WAL checksum validation failed #4252

rajivml · 2022-03-10T07:49:38Z

rajivml
Mar 10, 2022

Hi ,

I have posted this issue on rabbitmq-users google group but it didn't drew anyone attention, so posting the same here https://groups.google.com/g/rabbitmq-users/c/MzHE1Vgpq9U

We recently had a rabbitMQ crash with this error wal_checksum_validation_failure in one of our internal customers environment and here is the pod log for reference.

And to resolve this issue, I had to delete the PVC and recreate the rabbitMQ pods which resulted in loss of data.

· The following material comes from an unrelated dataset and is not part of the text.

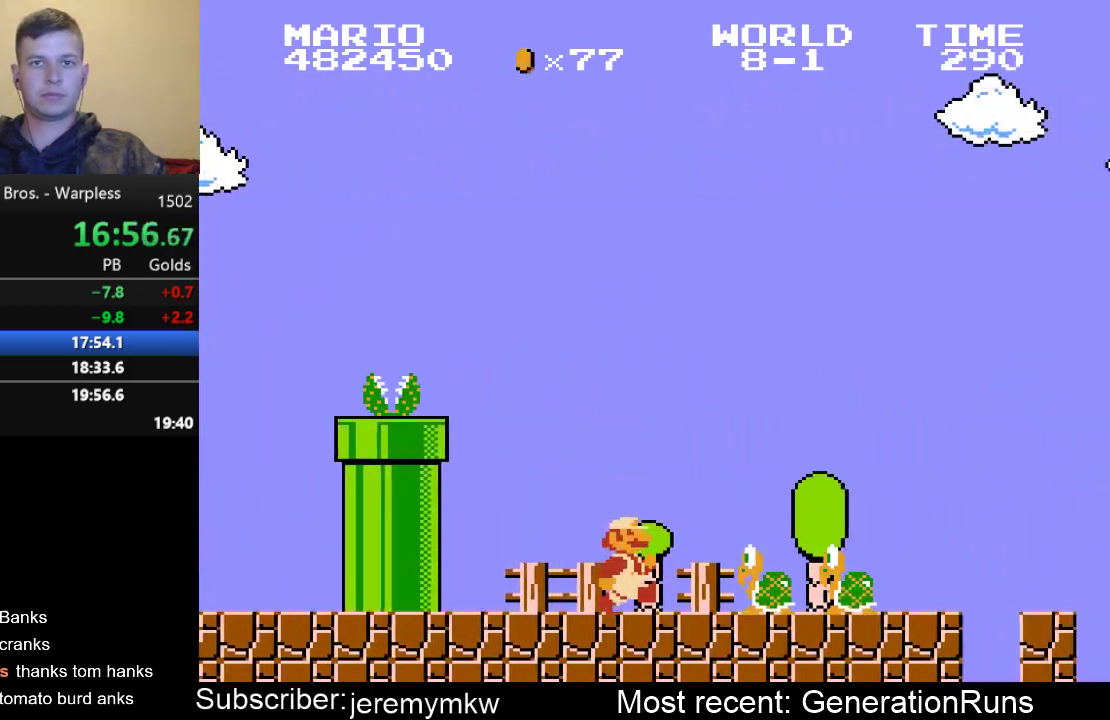
{"buttons": ["B", "DPAD_RIGHT"], "events": [[17, "A", "down"], [150, "A", "up"]]}
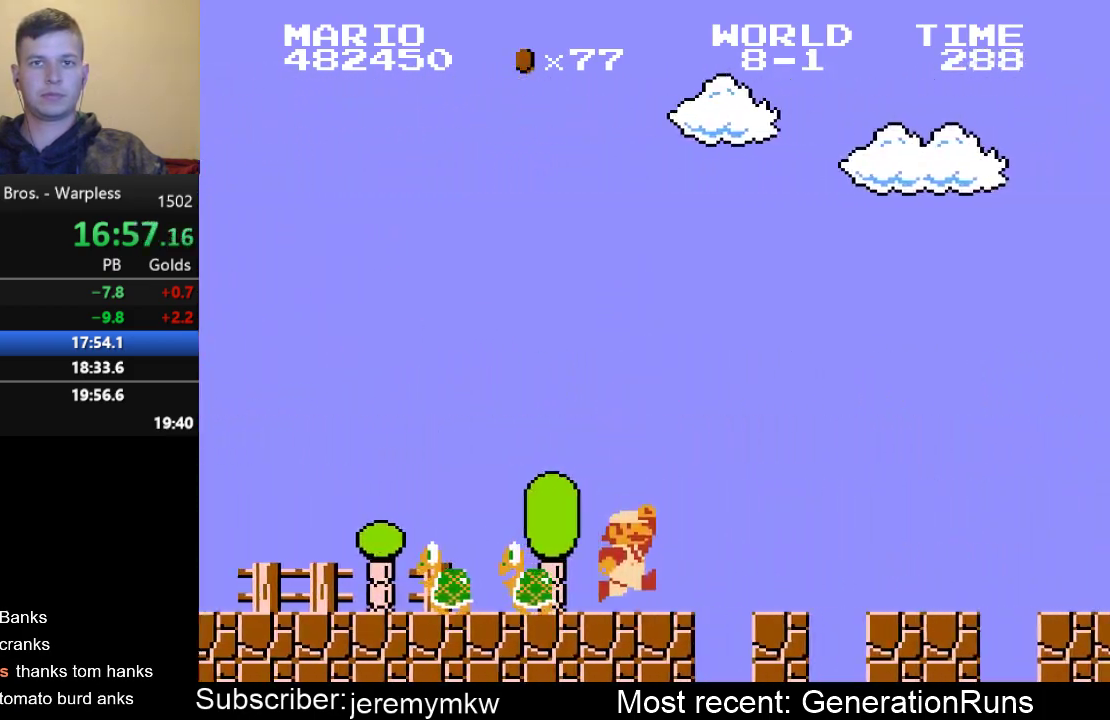
{"buttons": ["B", "DPAD_RIGHT"], "events": []}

So, can you please let us know what scenario could lead this and the steps we can follow to mitigate this without loss of data and the possible ways to prevent this ? Thanks

RabbitMQ Operator Version: 1.5.0
Kubernetes Version: RKE2 v1.21.4+rke2r2
RabbitMQ is backed by: Longhorn PVC's

rabbitmq_crash.log

Answered by michaelklishin

Oct 18, 2023

RabbitMQ 3.8 has reached end of life some 15 months ago. See Upgrading and release notes of each series. Going from 3.8 to 3.12 is likely going to be the easiest with a Blue-Green deployment instead of a 3.8 => 3.9 => 3.10 => 3.11 => 3.12 sequence of upgrades where you enable all feature flags at every step of the way.

View full answer

michaelklishin · 2022-03-10T08:39:59Z

michaelklishin
Mar 10, 2022
Maintainer

I will convert this issue to a GitHub discussion. Currently GitHub will automatically close and lock the issue even though your question will be transferred and responded to elsewhere. This is to let you know that we do not intend to ignore this but this is how the current GitHub conversion mechanism makes it seem for the users :(

0 replies

michaelklishin · 2022-03-10T08:43:35Z

michaelklishin
Mar 10, 2022
Maintainer

All we can tell from the message is that a Raft WAL segment file failed checksum validation. Deleting that specific segment would have helped.

The only relevant discussion I could find was #2817. The conclusion there
is that it looked like a genuine storage failure of some kind (the data in the file did not seem correct).

0 replies

rajivml · 2022-03-10T10:18:22Z

rajivml
Mar 10, 2022
Author

hm, the only thing that 2817 concluded is disk failure, but nothing of that sort happened on this environment and so far I have seen this issue with two customer environments

Any specific logs that I could collect which will help in debugging the issue ?

2 replies

lukebakken Mar 10, 2022
Maintainer

but nothing of that sort happened on this environment

Are you sure of that? Checksums are there for a reason - to catch disk errors.

Any specific logs that I could collect which will help in debugging the issue ?

Well, in #2817 we asked for the WAL files themselves to see if the contents show a pattern.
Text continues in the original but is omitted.